Les cadres ont le blues. Cela n’est pas vraiment nouveau, le propos ressemble un peu au marronnier sur « le silence des intellectuels ». Ce qui est peut-être inédit, c’est l’ampleur du malaise qui justifie toute une littérature, c’est le cas de le dire.
Selon l’imagerie traditionnelle de l’entreprise, le cadre est lié au patron par une sorte de contrat, en partie implicite : il est convenablement rétribué, jouit d’un poste valorisant et d’un bon plan de carrière en échange d’une loyauté complète. Le cadre est là, notamment, pour communiquer sur l’orientation et les valeurs du patron. Or ces éléments tendraient à s’effriter.
Bien payés, les cadres ? C’est de moins en moins vrai. Une note du Ministère de l’emploi (de septembre 2013) indiquait que l’encadrement était la catégorie dont les revenus avaient le moins augmenté ces dernières années.
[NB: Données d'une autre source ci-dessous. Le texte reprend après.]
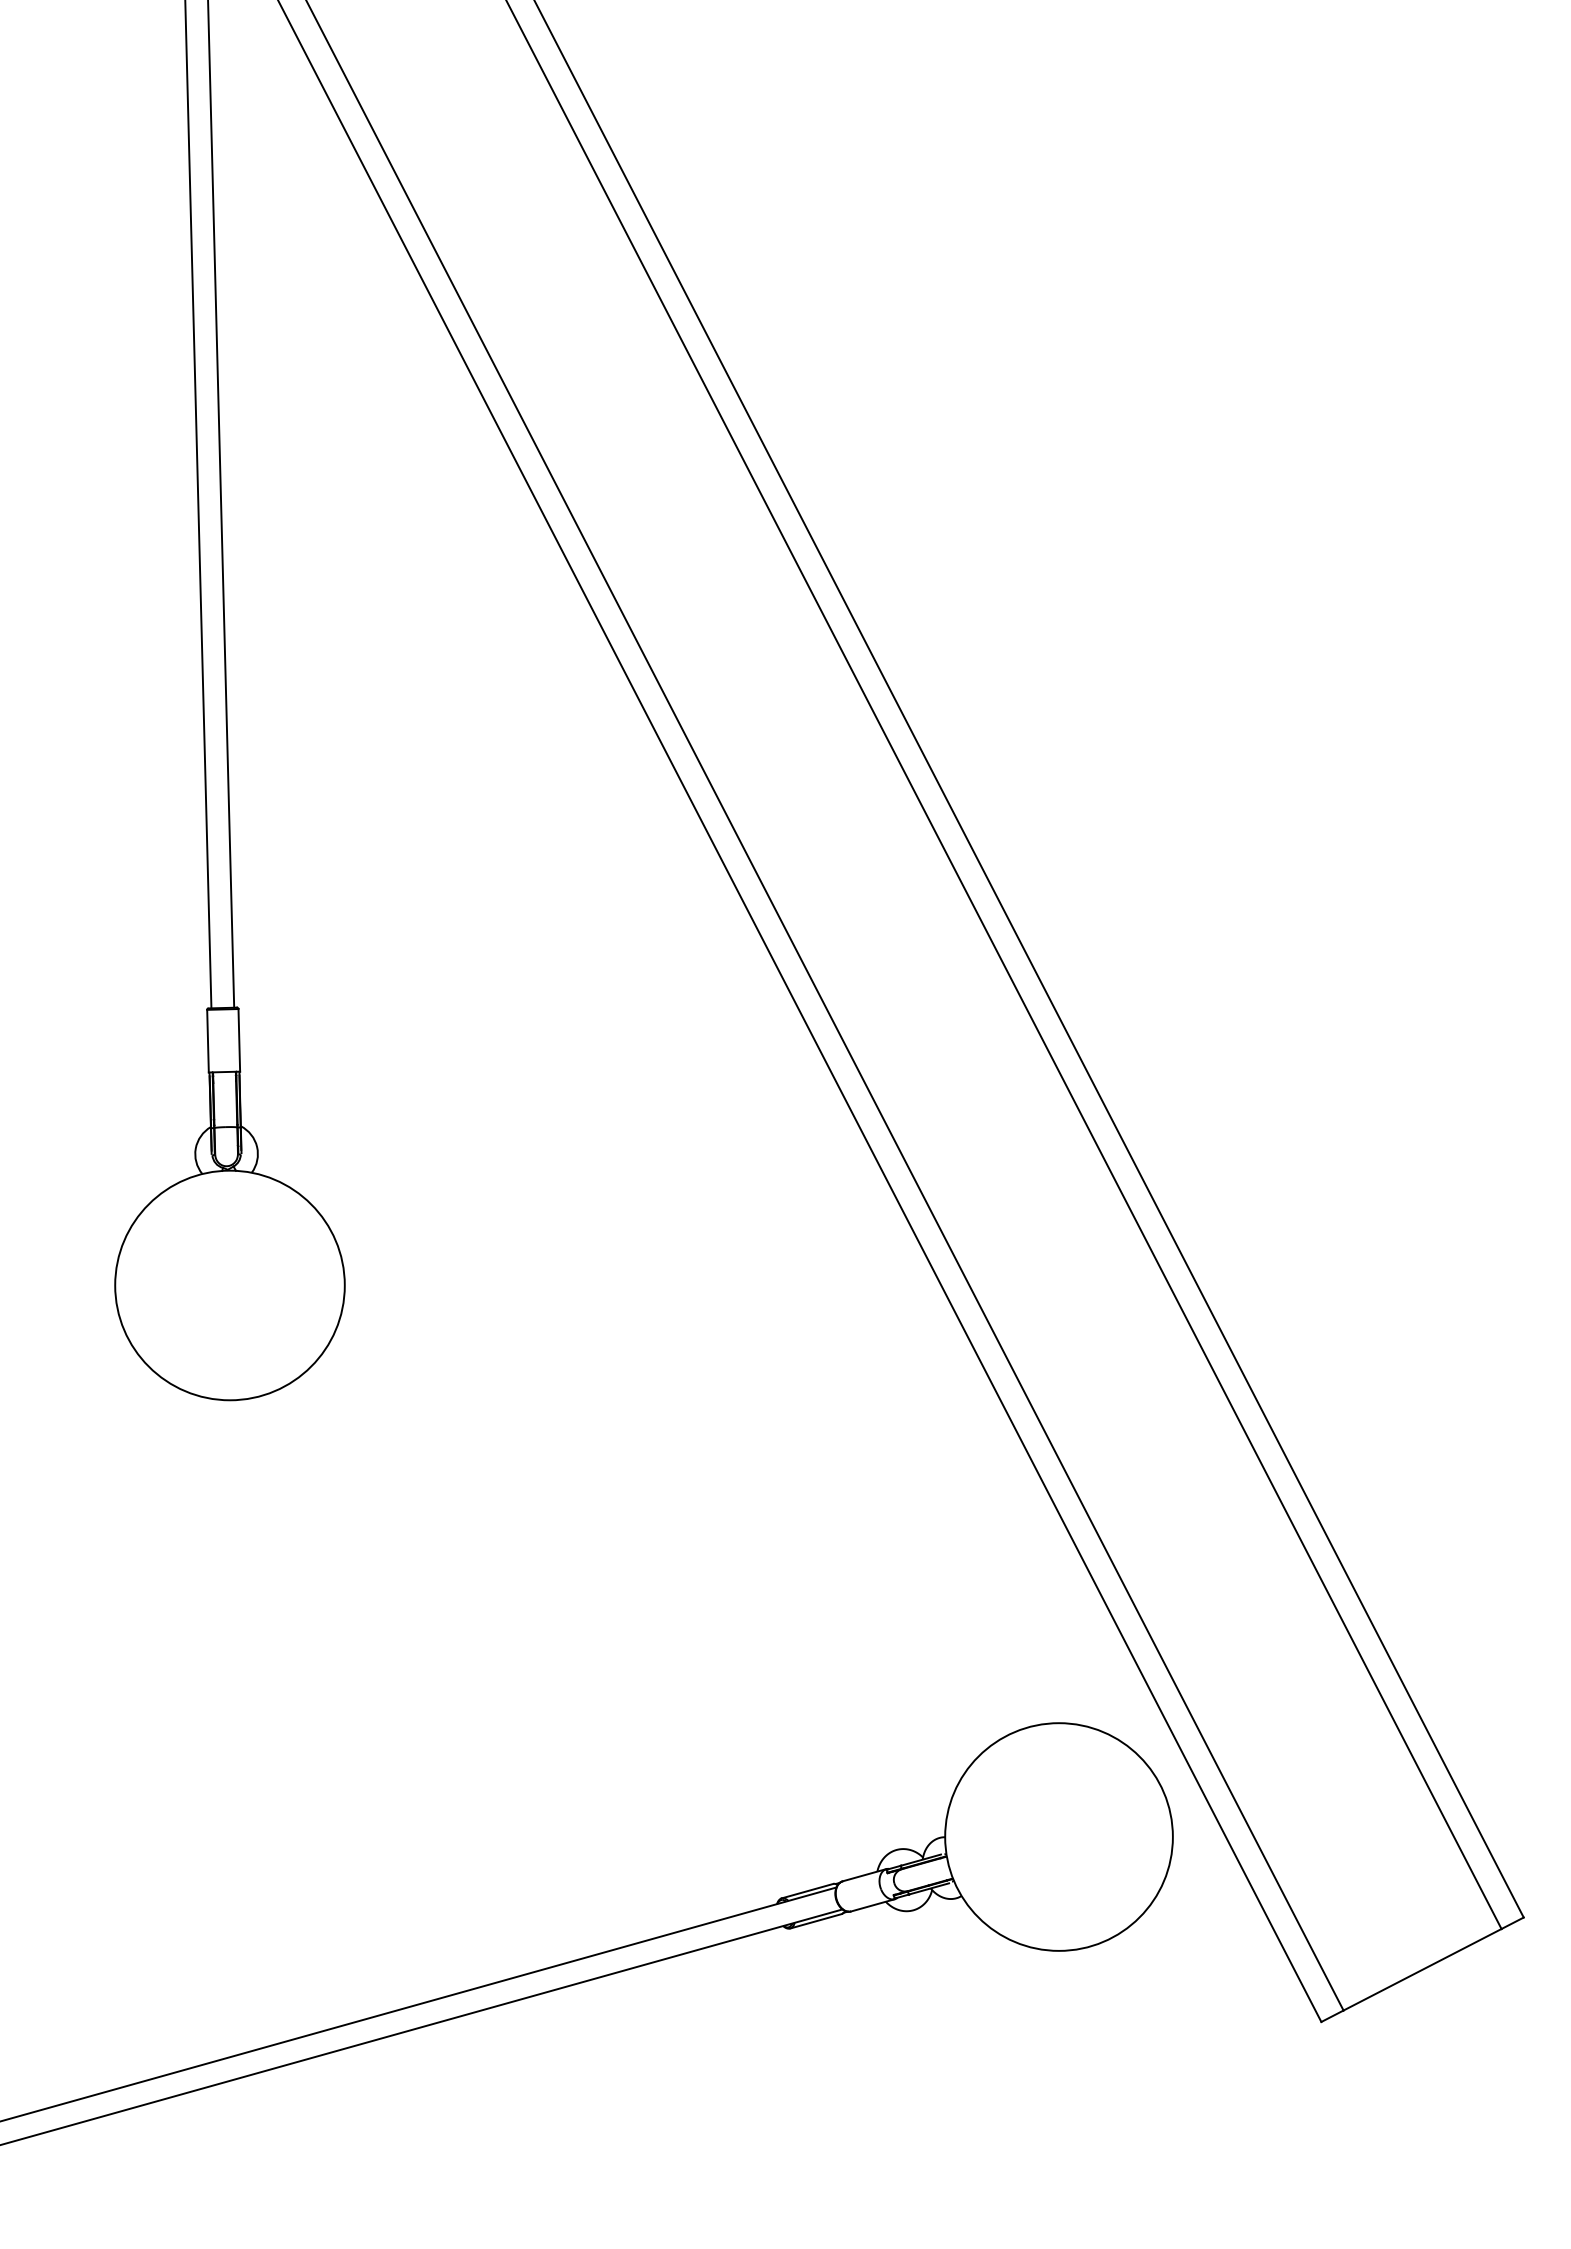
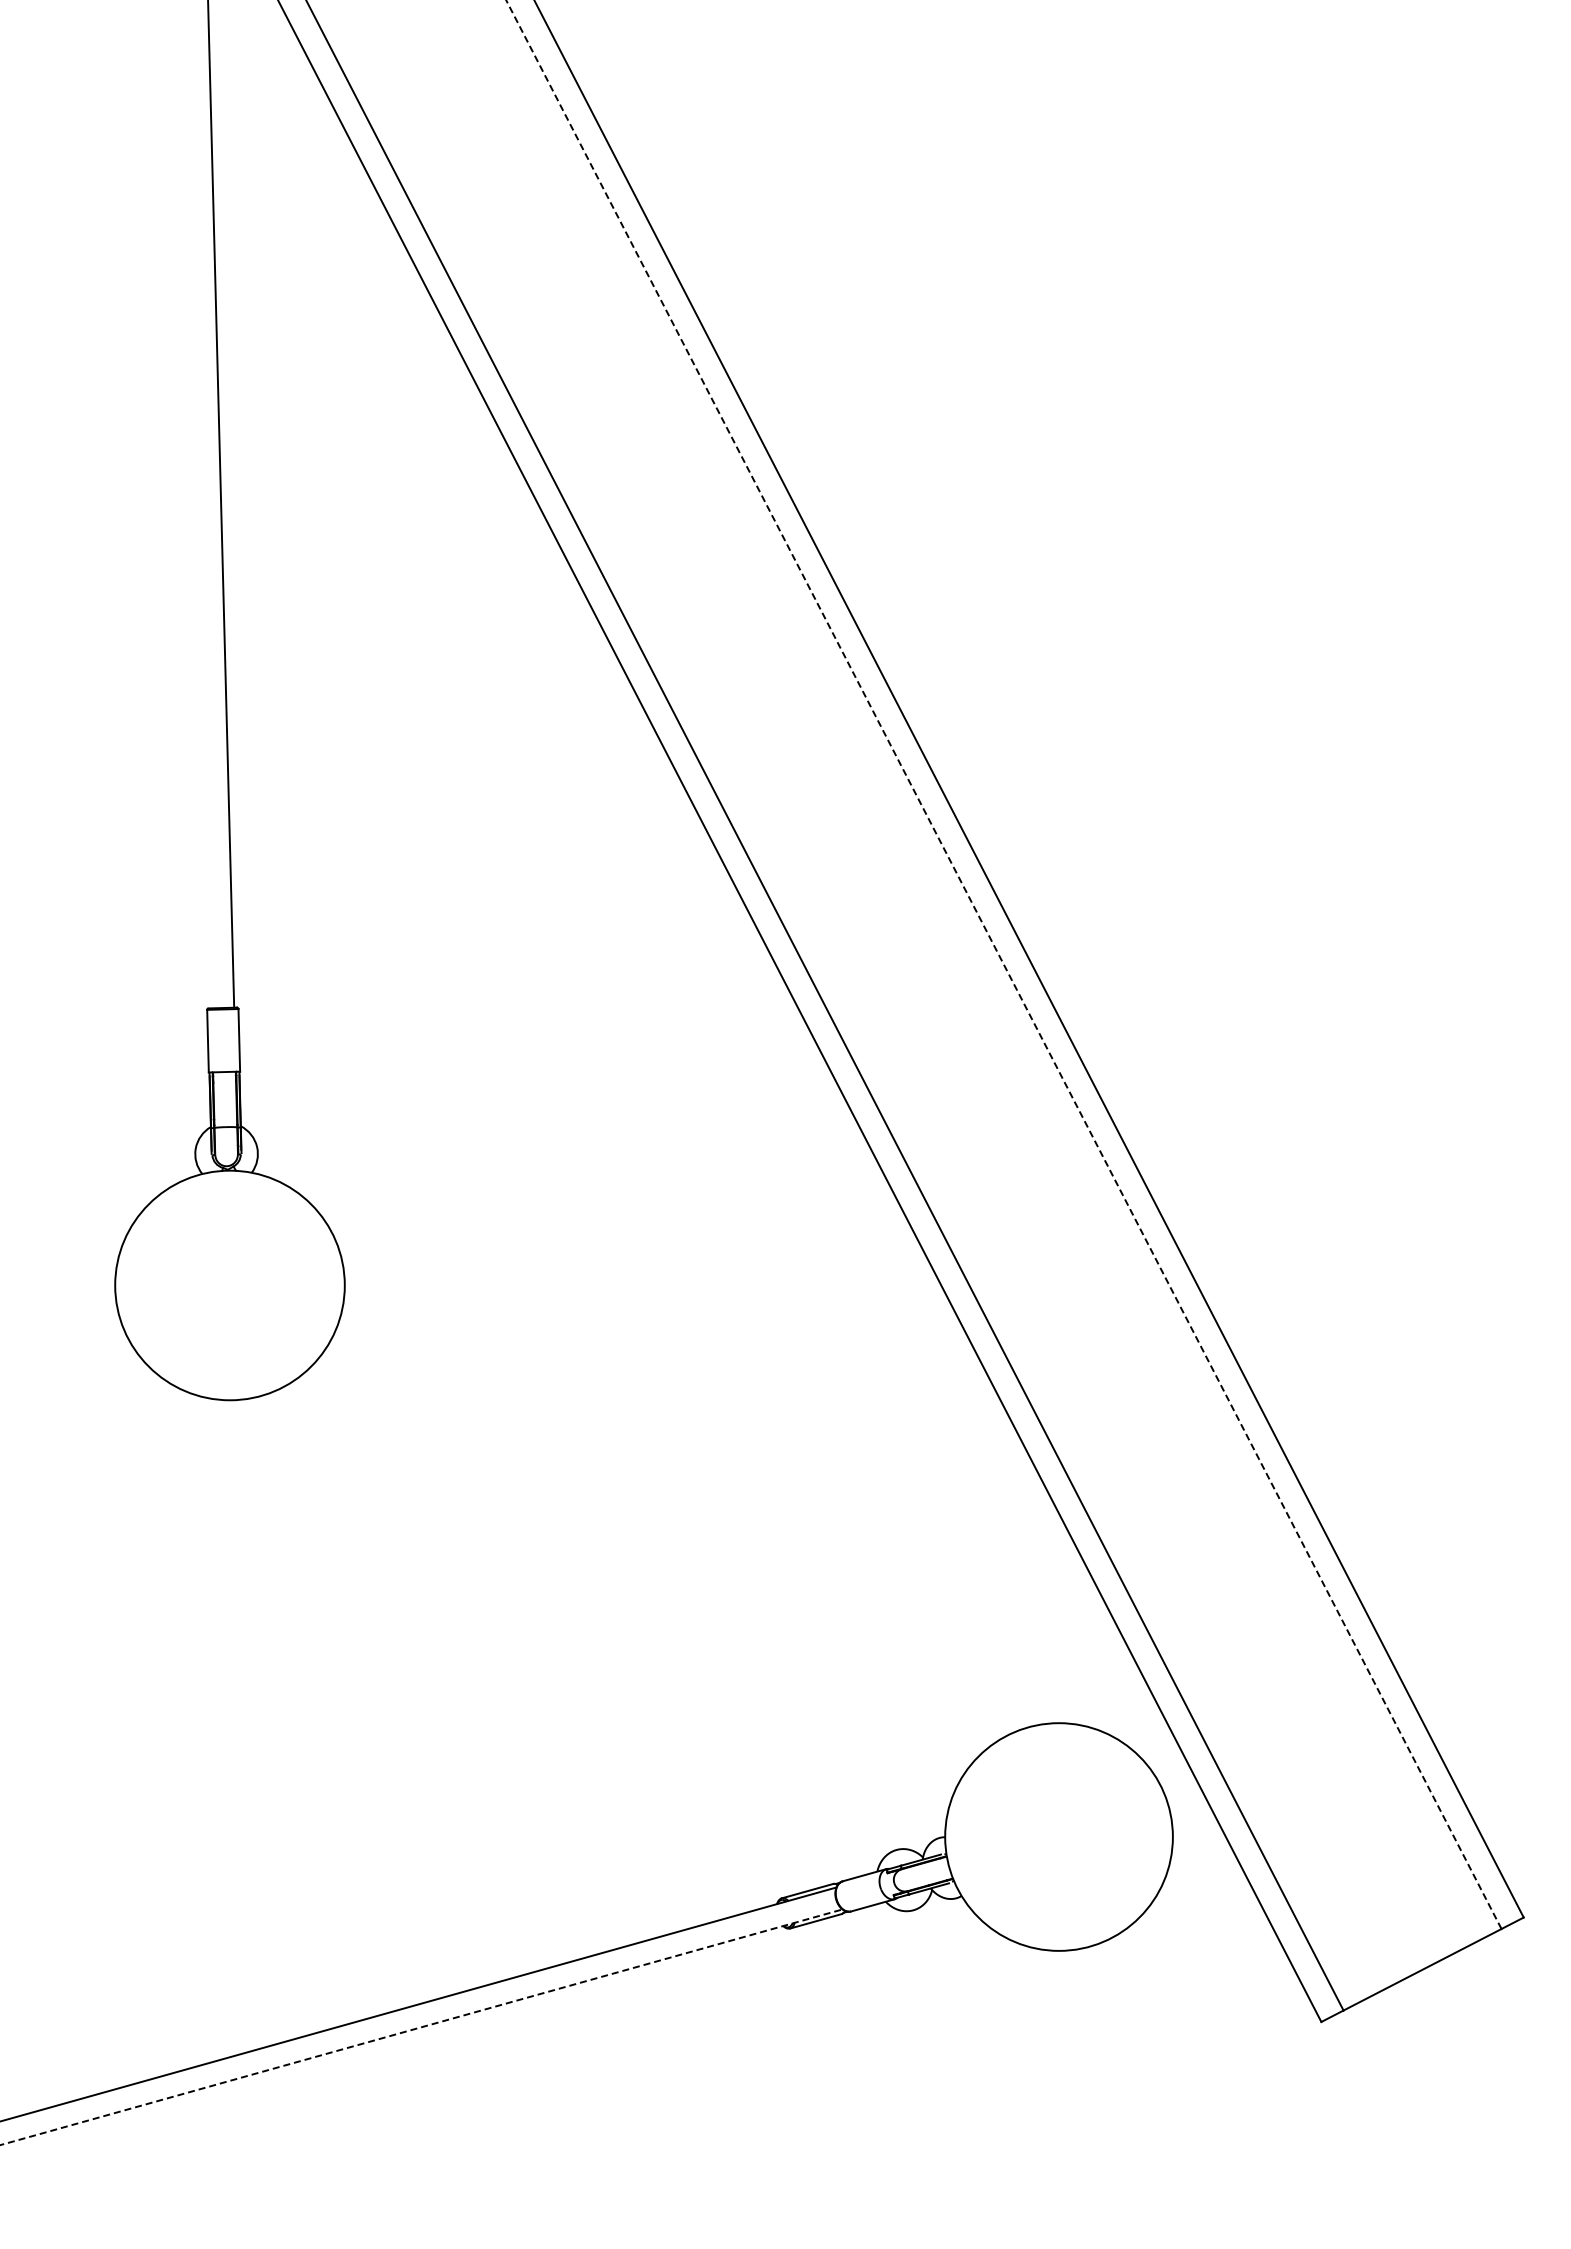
line at (198, 505): present -> none
line at (1003, 964): solid -> dashed
line at (421, 2027): solid -> dashed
Et un sondage de l’Ugict Cgt/Viavoice de mai 2014, intitulé « Opinions et attentes des cadres et techniciens », réalisé à l’occasion du 17e congrès de cette organisation, pointait «une importante attente en matière de reconnaissance salariale.»
La même enquête parlait « de niveau de reconnaissance professionnelle qui se dégrade », «de contexte d’avenir atone», «d’évolution professionnelle qui stagne», «de management qui nie leur rôle contributif», «de temps de travail de plus en plus difficile à maîtriser».
Bref, les plans de carrière assurés semblent de plus en plus aléatoires, l’aggravation des charges de travail est réelle et les rapports patrons-cadres ne sont plus ce qu’ils étaient. On a même vu fleurir des formes de management où le patron jouerait la base contre la hiérarchie. Le modèle dit de «l’entreprise libérée», théorisé aux États-Unis, propose ainsi, au nom de la «déhierarchisation», de supprimer les postes de managers pour mettre en place des équipes auto-organisées. «Le système tayloriste toucherait-il à sa fin ? demande Margherita Nasi dans Le Monde du 28 mai dernier. La crise semble, en tout cas, avoir joué en faveur d’une responsabilisation des collaborateurs et d’une déstructuration de la bureaucratie hiérarchique.» On appelle cette méthode le «management en pyramide inversée». Le directeur des ressources humaines d’Auchan peut dire : «En période de crise, ce sont ceux qui sont le plus près du terrain qui comprennent le mieux les besoins des clients et qui peuvent y répondre.» Dans ce modèle, on dirait adieu aux grandes concentrations, et vive les mini-usines ! Adieu la hiérarchie, vive les plates-formes collaboratives. Au diable les salles de réunion. Le cadre, hier glorifié, se verrait reproché d’être un bureaucrate attaché à ses rituels, le reporting (la communication de données) notamment) et vivant trop loin du terrain. À y regarder de près, cette «théorie» ressemble beaucoup à du dégraissage de cadres sans le dire.
Autre idée en vogue : serait moderne le cadre friand d’aventures et qui s’expatrierait volontiers, de préférence aux États-Unis, côte Ouest. Cette mythologie libérale, très entretenue par Nicolas Sarkozy, a été reprise sans vergogne par François Hollande, et notamment par sa ministre Fleur Pellerin. Pourtant, lorsqu’on interroge les cadres (Enquête Viavoice/HEC/Figaro du 2 juin 2014) sur leur entreprise préférée, ce sont EDF et la SNCF qui arrivent en tête… et ce sont «les groupes publics qui sont jugés les plus attractifs». «Les cadres font le choix de la stabilité en cette période de perspectives économiques moroses. Ils privilégient des entreprises qui investissent sur le long terme» dit François Miquet-Marty, de Viavoice. «La réputation de ces entreprises de bien traiter leurs collaborateurs est un formidable atout» doit ajouter Le Figaro.